▸ **ASSIGNED TASK**
Copy out word for word the part of the passage on faith in technology, beginning at "I’m not sure" and ending after "this blind faith.".

I’m not sure which is more bizarre: The view that this unknown technology will somehow be figured out and will save us. Such is the belief, that everything should be based on this blind faith.
Or the belief that everything should return to the pre industrial revolution stage, because on some date in the not too distant future complete and utter breakdown will occur and there will be no fixes.
Of course a lot of these things are psychological. The limit of technology is us and our ability to understand, use and invent it. Who has friends and relatives that cannot program video recorders, work mobile phones and use computers now? The answer is most of us. In a recent study, it was revealed that most people did not understand ‘Geek speak’. If many people cannot grasp technology now, what is our ultimate hope?
http://news.bbc.co.uk/1/hi/technology/4413155.stm
Energy is the next big question.

▸ **AVAILABLE DATA**
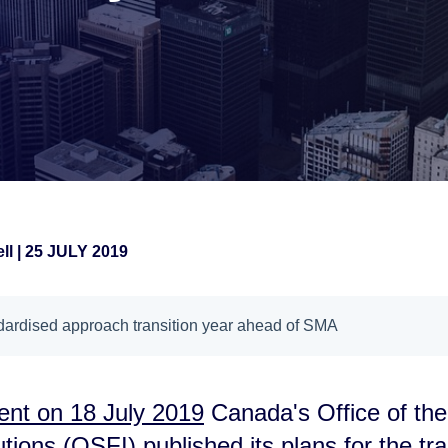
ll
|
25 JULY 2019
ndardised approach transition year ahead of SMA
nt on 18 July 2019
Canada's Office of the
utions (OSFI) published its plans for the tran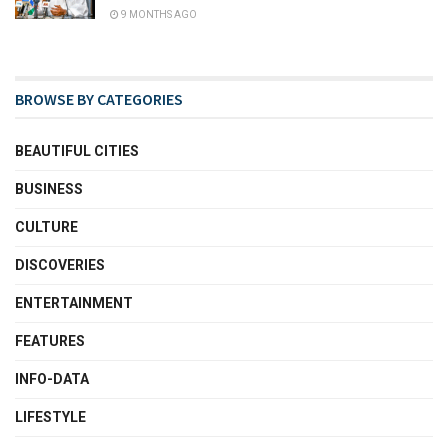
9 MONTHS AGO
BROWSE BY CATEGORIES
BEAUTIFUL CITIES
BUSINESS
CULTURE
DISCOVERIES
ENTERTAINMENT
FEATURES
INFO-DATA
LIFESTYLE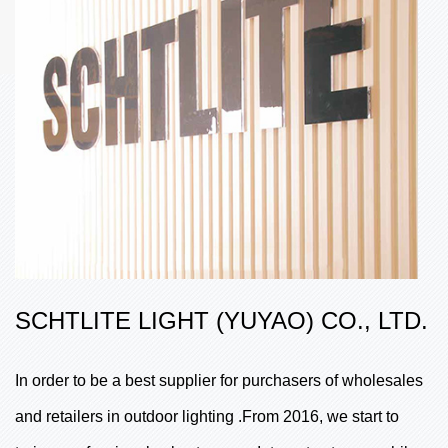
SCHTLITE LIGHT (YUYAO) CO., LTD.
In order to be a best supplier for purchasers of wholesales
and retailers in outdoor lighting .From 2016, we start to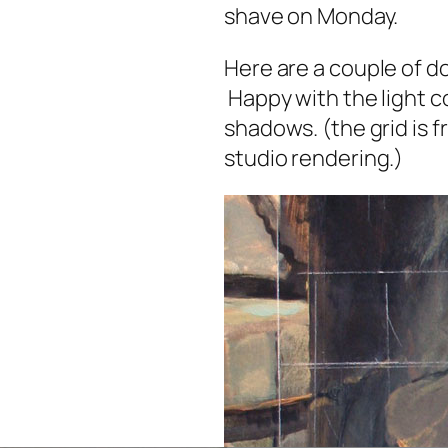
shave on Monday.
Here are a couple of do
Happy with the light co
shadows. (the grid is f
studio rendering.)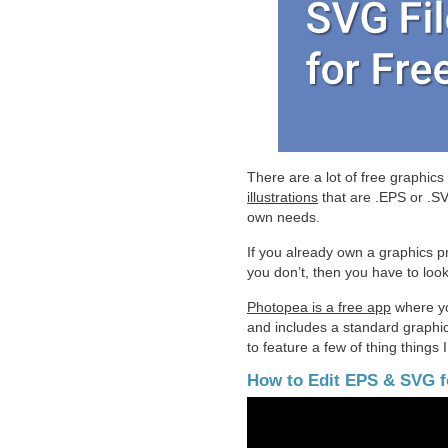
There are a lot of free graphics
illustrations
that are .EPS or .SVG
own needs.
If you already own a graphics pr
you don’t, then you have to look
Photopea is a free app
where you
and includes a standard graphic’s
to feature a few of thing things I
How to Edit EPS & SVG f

---

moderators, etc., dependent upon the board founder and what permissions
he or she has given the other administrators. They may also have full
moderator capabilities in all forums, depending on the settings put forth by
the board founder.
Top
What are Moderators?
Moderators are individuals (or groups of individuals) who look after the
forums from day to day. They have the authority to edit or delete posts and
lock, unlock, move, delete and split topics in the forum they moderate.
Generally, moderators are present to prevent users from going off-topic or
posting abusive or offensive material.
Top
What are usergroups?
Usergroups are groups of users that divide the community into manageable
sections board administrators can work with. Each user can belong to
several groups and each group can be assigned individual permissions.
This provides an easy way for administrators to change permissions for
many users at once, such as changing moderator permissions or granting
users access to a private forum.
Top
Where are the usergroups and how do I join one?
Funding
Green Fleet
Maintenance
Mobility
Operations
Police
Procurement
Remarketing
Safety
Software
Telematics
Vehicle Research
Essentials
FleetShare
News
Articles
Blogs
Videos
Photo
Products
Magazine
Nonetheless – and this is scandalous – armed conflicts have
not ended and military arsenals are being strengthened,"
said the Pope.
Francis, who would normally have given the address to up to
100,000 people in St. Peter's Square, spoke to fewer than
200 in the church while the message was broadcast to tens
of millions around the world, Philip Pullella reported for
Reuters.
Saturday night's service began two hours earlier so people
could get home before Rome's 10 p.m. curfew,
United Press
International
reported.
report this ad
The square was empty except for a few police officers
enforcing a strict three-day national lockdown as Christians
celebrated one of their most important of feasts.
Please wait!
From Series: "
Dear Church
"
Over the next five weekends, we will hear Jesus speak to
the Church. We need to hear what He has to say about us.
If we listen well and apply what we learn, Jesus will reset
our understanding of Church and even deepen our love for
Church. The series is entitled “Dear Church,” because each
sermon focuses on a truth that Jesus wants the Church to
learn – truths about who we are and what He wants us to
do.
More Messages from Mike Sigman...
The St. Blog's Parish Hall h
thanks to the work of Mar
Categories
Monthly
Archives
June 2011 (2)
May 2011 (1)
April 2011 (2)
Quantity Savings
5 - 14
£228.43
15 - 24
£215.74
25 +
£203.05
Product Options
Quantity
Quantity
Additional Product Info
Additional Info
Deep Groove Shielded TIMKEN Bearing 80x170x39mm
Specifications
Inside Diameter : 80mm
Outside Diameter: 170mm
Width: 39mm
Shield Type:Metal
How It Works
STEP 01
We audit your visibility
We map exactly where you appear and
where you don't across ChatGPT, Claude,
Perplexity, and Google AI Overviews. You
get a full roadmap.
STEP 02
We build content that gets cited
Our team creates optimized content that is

▸ **ANSWER BOX**
I’m not sure which is more bizarre: The view that this unknown technology will somehow be figured out and will save us. Such is the belief, that everything should be based on this blind faith.